Additional analyses supported the use of DRd in relapsed or refractory multiple myeloma, “irrespective of prior lenalidomide treatment or bortezomib refractoriness,” Dr. Moreau continued. He reported that DRd significantly improved PFS over Rd alone not only among 445 lenalidomide-naive patients (HR, 0.37; P less than .0001), but also among 91 lenalidomide-exposed patients (HR, 0.45; P = .04), 140 patients who were refractory to their most recent line of therapy (HR, 0.45; P = .001), and 99 bortezomib- refractory patients (HR 0.51; P = .02).

Daratumumab (Darzalex), a human CD38 IgG1k monoclonal antibody, was first approved as monotherapy for multiple myeloma in patients who had received at least three prior lines of therapy or had double-refractory disease. In 2016, results from the twin POLLUX and CASTOR studies won daratumumab a Food and Drug Administration breakthrough designation status for use with Rd in patients who had received at least one prior line.

The POLLUX trial included 569 patients with multiple myeloma who had received a median of 1 and up to 11 prior lines of therapy. Patients were randomized to either Rd alone or to Rd plus intravenous daratumumab (16 mg/kg) once a week during the first two 28-day treatment cycles, every 2 weeks during cycles 3-6, and once only on day 1 of subsequent cycles.

POLLUX patients were fairly heavily pretreated, Dr. Moreau noted.
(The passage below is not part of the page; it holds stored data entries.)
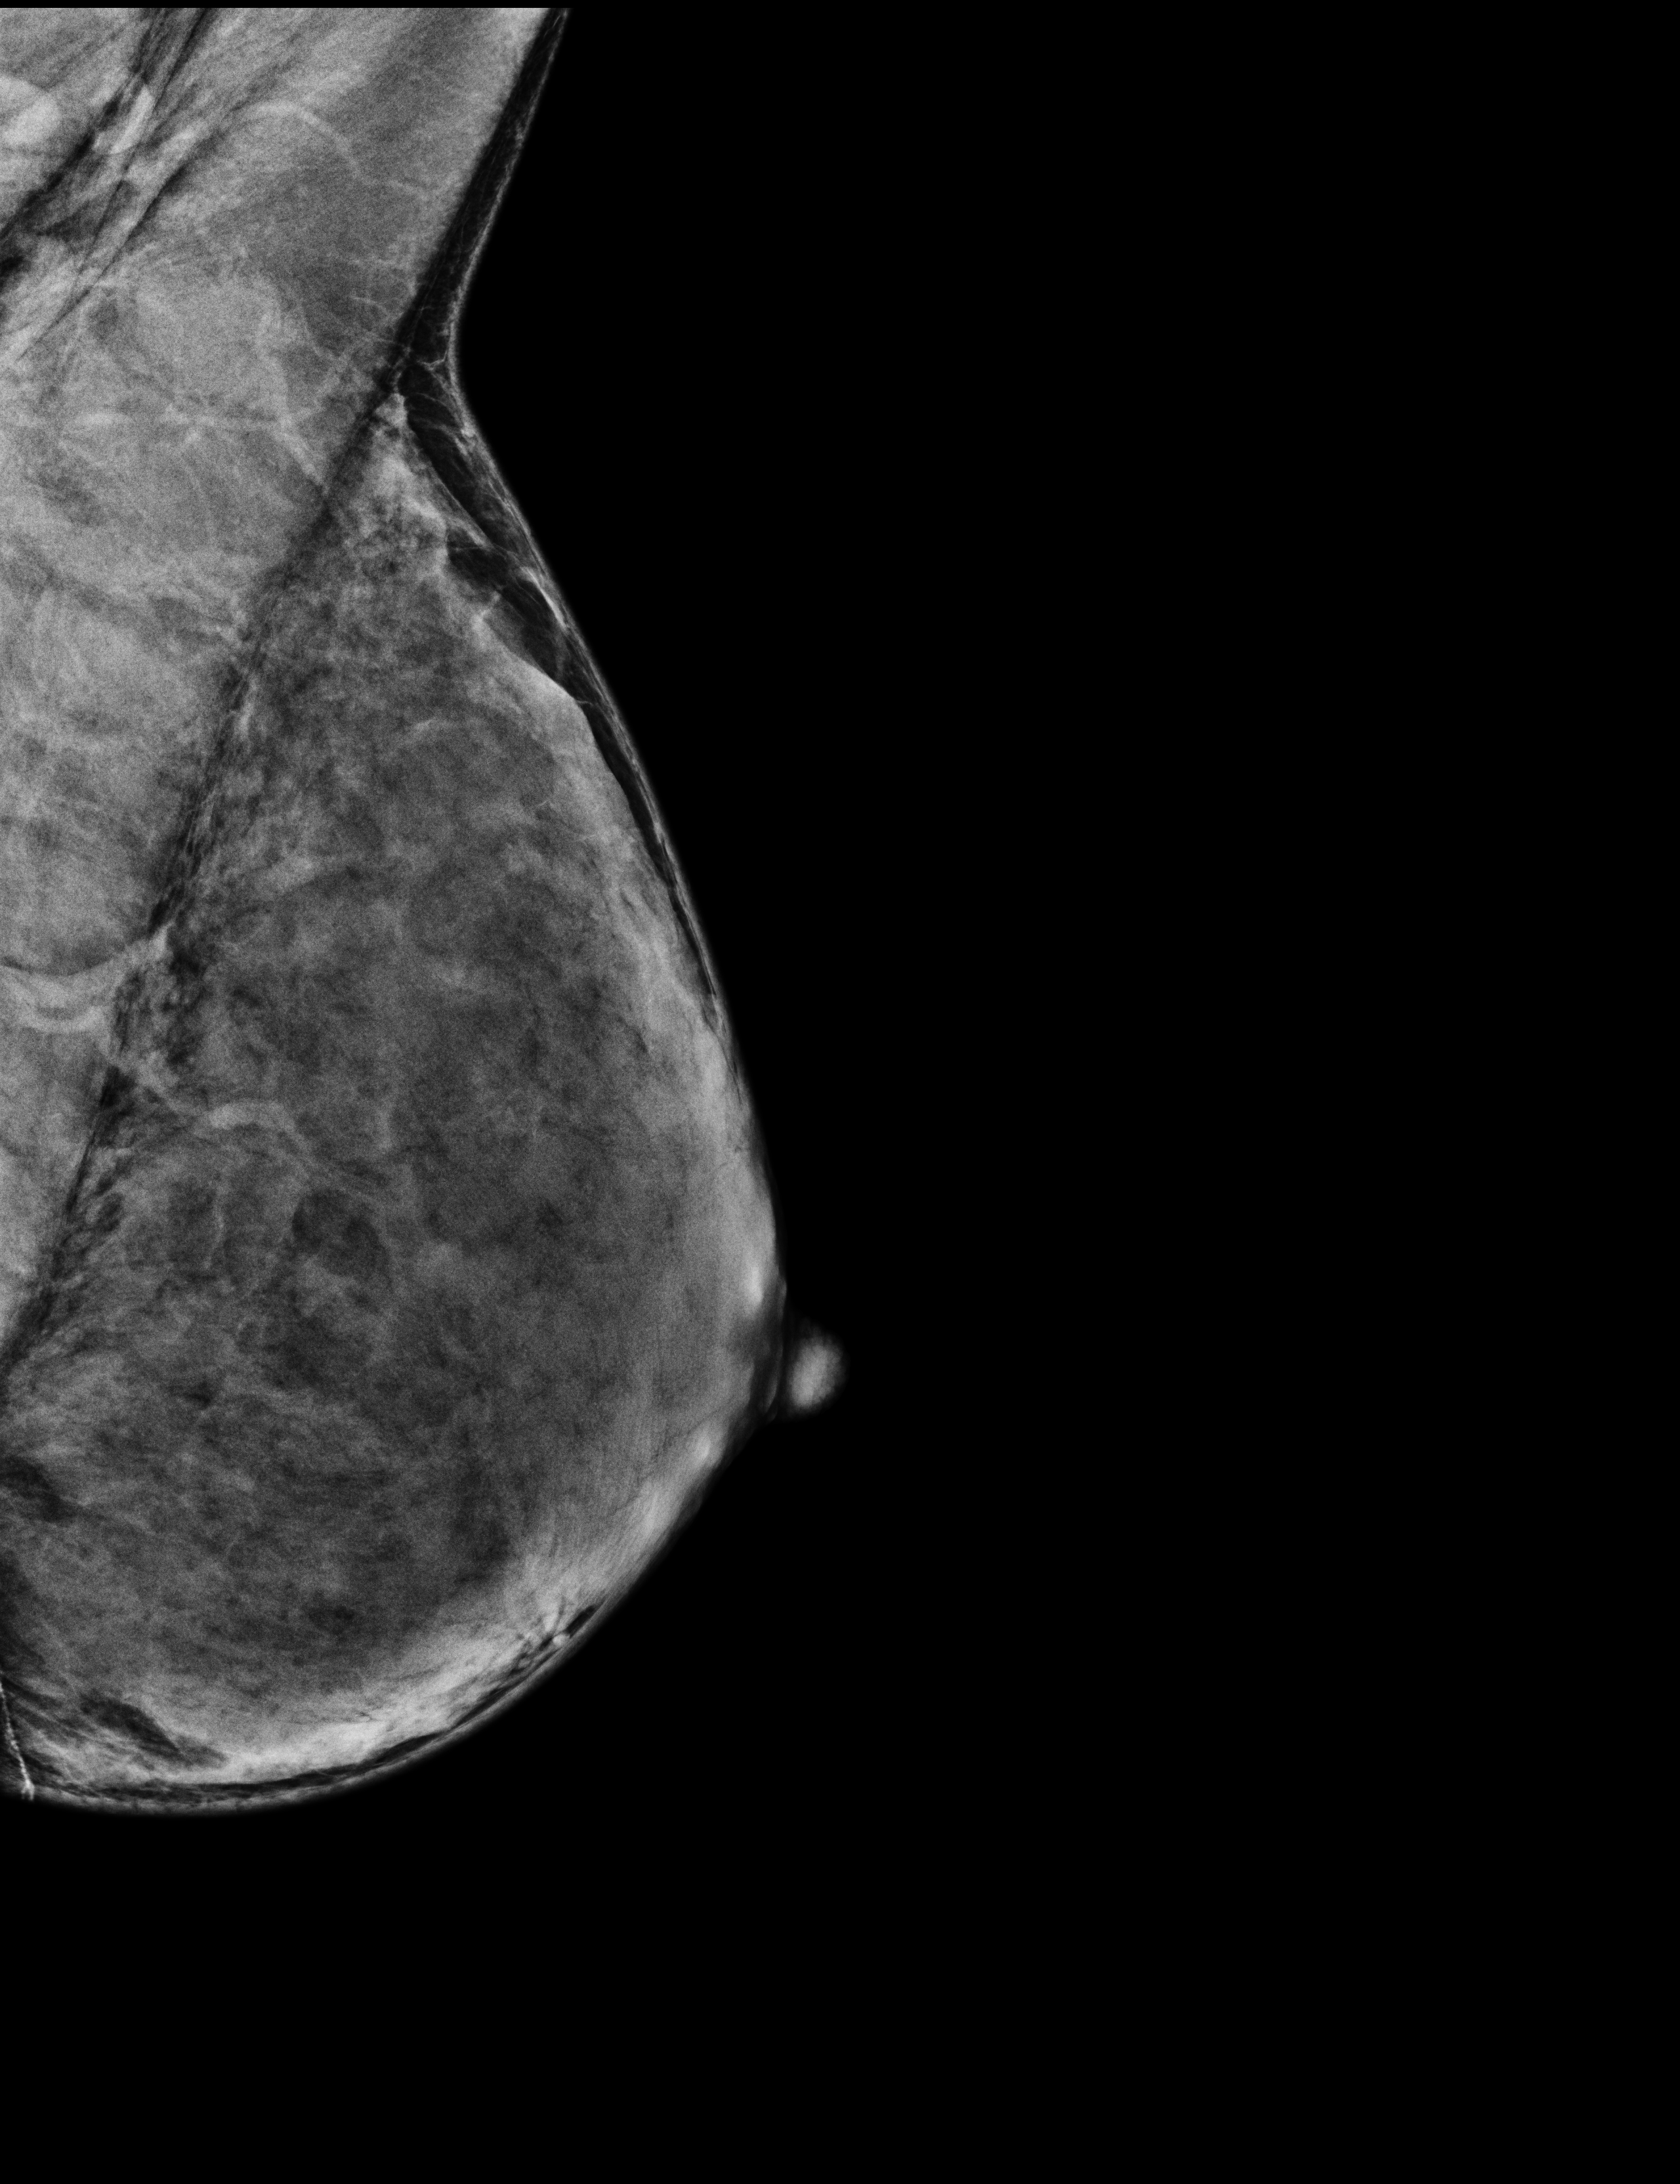
Digital mammogram (FFDM); left breast; medio-lateral oblique projection; annual screening mammography examination; compressed breast thickness 34 mm; system: Selenia Dimensions. Patient aged 54 years (female).
- breast density at the screening exam (both breasts): extremely dense (BI-RADS density category d)
- final BI-RADS category for the screening round (tomosynthesis exam, both breasts): category 1
- recall: no recall after this screen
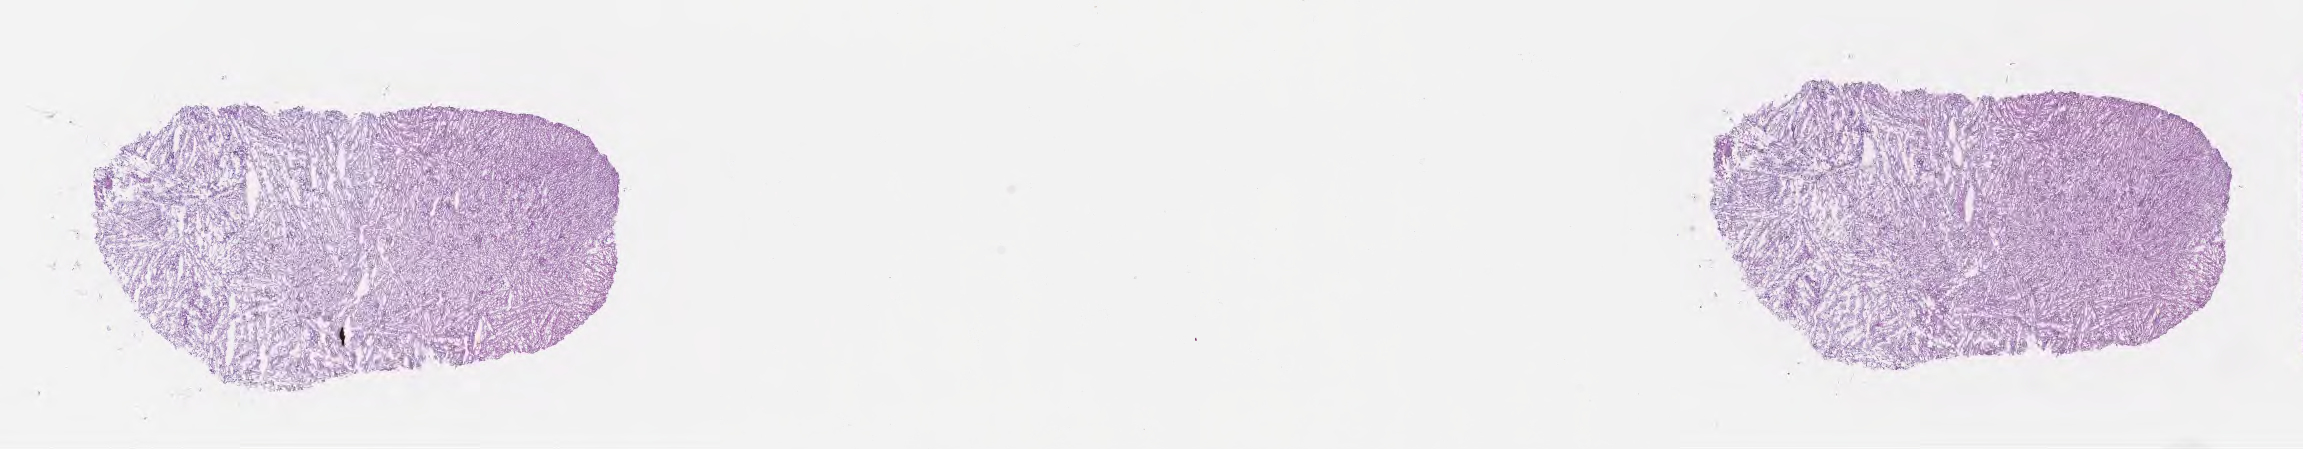
Digitized H&E-stained section — low-resolution overview of the scanned area, about 18.6 x 3.6 mm. Frozen section (tissue freezing medium). Specimen: primary tumor. Site: brain. Male patient; age at initial diagnosis 54 years. Composition of this section per pathologist review: tumor cells 41%, tumor nuclei 72%, stromal cells 43%, necrosis 0%, normal cells 16%. Inflammatory infiltration, as recorded: lymphocyte infiltration 0%, monocyte infiltration 0%, neutrophil infiltration 0%.
* diagnosis: Glioblastoma, NOS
Thirteen percent had received three prior lines of therapy, 86% had received a proteasome inhibitor, 18% had received lenalidomide, 21% were refractory to bortezomib, and 28% were refractory to their most recent line of therapy.

Researchers performed “stringent, unbiased” assessments of minimal residual disease (MRD) negativity not only when a complete response was suspected, but also 3 and 6 months later, Dr. Moreau said. He emphasized that rates of MRD negativity in lenalidomide-exposed, bortezomib-refractory subgroups in POLLUX almost exactly matched those in the intent-to-treat population (25% on DRd vs. 6% on Rd; P less than .0001).

A total of 17% of DRd patients and 25% of Rd patients had high-risk cytogenetic profiles, and DRd performed well in these individuals, Dr. Moreau reported. Fully 85% of all evaluable high-risk patients had at least a partial response to DRd, and 33% had a complete response, versus only 67% and 6% of high-risk Rd patients, respectively. Among patients with standard-risk cytogenetics, rates of best overall response were 95% on DRd and 82% on Rd, and rates of complete response were 52% on DRd and 24% on Rd.

POLLUX yielded no new safety signals for DRd, Dr. Moreau said. Rates of primary and secondary malignancies were less than 2%. Neutropenia, the most common adverse effect, was managed by interrupting treatment, reducing the dose of lenalidomide, and administering growth factor.

Janssen Research & Development funded the study. Dr. Moreau had no relevant financial disclosures.